━━━ SOURCE RECORDS ━━━

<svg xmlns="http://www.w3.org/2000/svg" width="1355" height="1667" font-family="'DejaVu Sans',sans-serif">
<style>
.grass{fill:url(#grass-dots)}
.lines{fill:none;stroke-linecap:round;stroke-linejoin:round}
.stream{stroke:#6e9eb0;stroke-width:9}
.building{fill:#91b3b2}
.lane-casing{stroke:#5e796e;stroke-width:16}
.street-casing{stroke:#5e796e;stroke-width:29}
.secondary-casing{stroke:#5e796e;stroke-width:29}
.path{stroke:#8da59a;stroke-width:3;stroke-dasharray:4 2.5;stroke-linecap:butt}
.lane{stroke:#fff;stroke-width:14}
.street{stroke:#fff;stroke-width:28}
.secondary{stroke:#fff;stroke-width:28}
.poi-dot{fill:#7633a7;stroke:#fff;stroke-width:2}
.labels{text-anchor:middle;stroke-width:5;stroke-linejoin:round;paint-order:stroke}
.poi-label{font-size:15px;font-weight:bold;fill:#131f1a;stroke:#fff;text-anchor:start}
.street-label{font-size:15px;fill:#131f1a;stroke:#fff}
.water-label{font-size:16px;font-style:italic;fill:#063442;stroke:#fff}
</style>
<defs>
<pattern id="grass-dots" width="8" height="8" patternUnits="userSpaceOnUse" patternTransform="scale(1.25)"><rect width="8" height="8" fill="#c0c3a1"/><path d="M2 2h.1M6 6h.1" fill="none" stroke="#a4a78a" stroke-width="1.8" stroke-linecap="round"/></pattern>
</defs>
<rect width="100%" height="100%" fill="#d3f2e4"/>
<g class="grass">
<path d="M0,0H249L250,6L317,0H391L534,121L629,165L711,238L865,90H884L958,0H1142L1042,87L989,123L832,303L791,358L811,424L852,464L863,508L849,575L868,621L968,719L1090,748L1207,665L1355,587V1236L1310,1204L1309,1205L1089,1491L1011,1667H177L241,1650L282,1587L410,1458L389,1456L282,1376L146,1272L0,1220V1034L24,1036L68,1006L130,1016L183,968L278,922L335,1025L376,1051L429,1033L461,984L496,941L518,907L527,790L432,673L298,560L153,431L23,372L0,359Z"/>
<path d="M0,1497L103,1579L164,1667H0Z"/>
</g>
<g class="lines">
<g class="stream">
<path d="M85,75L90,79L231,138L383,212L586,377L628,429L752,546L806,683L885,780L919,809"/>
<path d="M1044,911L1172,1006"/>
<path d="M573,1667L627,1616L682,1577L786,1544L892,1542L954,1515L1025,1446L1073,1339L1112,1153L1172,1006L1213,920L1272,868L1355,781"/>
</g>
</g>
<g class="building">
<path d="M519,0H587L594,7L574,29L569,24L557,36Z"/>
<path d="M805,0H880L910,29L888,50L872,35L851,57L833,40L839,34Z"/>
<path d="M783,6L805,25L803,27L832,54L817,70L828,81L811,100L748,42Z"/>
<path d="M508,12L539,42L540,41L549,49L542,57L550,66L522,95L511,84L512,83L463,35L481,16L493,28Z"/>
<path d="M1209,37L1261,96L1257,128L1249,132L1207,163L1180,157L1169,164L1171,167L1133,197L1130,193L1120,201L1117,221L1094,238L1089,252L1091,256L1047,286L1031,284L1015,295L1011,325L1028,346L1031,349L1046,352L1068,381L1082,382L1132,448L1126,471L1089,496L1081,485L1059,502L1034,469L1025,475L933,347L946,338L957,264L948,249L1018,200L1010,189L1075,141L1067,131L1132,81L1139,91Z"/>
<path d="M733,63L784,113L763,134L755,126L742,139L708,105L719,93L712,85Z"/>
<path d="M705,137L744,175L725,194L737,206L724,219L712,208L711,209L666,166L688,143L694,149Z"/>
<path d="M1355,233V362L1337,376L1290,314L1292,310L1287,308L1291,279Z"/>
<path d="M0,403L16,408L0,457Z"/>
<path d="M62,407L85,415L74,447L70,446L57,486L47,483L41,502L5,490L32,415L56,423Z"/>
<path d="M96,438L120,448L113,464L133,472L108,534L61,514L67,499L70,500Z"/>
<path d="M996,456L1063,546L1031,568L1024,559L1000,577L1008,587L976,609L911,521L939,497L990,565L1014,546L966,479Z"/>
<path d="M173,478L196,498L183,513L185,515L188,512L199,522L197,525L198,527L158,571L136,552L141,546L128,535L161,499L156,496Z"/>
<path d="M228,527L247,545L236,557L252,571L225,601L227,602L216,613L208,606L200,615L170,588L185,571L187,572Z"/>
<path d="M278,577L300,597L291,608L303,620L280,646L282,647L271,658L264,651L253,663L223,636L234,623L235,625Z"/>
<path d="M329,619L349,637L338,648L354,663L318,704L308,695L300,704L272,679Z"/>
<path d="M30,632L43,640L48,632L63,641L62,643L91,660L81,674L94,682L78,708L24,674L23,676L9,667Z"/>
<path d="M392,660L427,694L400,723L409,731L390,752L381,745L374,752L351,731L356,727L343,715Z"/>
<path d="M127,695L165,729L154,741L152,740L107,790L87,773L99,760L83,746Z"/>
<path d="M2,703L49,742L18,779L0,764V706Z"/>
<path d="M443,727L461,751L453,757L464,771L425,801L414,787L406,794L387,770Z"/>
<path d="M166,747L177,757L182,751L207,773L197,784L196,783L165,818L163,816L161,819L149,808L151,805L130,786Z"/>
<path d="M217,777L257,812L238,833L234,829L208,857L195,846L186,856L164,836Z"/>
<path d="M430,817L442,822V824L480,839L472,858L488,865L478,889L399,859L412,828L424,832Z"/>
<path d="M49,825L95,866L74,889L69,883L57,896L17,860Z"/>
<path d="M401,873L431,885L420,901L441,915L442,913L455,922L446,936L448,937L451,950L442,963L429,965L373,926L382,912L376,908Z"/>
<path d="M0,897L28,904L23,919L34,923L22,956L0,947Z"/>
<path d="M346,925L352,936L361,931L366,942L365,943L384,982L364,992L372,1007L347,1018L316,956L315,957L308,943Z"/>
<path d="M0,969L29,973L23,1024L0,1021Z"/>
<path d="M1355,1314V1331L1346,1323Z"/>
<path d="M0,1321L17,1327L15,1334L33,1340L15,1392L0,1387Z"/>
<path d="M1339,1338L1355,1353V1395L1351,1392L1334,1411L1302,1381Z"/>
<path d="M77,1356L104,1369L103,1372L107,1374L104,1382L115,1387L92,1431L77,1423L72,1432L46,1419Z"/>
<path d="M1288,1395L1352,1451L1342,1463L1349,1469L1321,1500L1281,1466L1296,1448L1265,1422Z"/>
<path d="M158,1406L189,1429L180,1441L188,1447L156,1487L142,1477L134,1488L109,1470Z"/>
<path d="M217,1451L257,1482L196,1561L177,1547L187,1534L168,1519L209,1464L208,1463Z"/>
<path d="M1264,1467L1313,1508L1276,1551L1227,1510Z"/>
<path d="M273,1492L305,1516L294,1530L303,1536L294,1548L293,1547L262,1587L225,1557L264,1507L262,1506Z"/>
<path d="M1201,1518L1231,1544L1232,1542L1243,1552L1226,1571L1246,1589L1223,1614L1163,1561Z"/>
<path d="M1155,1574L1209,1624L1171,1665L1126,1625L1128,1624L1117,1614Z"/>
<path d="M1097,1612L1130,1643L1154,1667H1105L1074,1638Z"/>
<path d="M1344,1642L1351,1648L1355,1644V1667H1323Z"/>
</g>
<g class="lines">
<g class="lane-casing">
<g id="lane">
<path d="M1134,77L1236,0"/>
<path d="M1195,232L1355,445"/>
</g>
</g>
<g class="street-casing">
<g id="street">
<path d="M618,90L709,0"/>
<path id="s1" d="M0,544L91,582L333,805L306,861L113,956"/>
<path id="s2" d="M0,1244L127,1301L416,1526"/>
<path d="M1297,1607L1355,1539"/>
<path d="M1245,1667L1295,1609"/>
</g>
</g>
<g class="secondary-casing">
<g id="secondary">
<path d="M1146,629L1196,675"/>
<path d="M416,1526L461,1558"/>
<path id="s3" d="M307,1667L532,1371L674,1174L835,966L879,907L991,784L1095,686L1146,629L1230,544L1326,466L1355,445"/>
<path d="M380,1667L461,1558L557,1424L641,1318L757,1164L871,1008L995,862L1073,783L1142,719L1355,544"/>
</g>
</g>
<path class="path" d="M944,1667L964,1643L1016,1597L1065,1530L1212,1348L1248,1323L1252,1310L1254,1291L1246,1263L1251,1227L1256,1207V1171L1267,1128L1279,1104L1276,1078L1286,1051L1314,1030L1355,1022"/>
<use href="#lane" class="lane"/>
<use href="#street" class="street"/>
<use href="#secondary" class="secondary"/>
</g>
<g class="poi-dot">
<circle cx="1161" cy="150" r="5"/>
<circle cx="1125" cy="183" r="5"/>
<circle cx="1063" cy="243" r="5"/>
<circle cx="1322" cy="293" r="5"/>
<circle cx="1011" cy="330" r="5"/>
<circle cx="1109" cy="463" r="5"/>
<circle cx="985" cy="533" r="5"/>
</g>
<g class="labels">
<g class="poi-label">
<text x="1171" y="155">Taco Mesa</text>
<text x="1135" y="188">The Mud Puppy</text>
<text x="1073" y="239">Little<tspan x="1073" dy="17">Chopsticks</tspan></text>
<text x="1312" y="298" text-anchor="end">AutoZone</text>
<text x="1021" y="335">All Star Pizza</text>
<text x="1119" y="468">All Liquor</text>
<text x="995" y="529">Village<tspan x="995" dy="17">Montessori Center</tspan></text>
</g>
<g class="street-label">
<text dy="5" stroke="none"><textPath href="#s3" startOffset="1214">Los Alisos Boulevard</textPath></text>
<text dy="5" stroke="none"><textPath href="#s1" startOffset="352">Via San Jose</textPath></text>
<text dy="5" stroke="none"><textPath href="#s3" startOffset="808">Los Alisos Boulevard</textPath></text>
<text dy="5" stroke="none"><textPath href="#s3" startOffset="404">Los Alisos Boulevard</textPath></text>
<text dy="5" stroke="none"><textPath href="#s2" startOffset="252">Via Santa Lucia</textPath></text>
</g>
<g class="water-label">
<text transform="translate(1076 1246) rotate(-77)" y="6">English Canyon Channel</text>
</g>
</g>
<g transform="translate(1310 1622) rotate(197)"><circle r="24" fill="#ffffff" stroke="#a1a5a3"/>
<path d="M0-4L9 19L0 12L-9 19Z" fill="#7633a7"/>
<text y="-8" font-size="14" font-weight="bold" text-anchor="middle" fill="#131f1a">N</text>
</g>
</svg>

━━━

= WORK ORDER =
Every line that holds the word "linejoin" should be copied from the records above.

= WRITTEN ANSWER =
.lines{fill:none;stroke-linecap:round;stroke-linejoin:round}
.labels{text-anchor:middle;stroke-width:5;stroke-linejoin:round;paint-order:stroke}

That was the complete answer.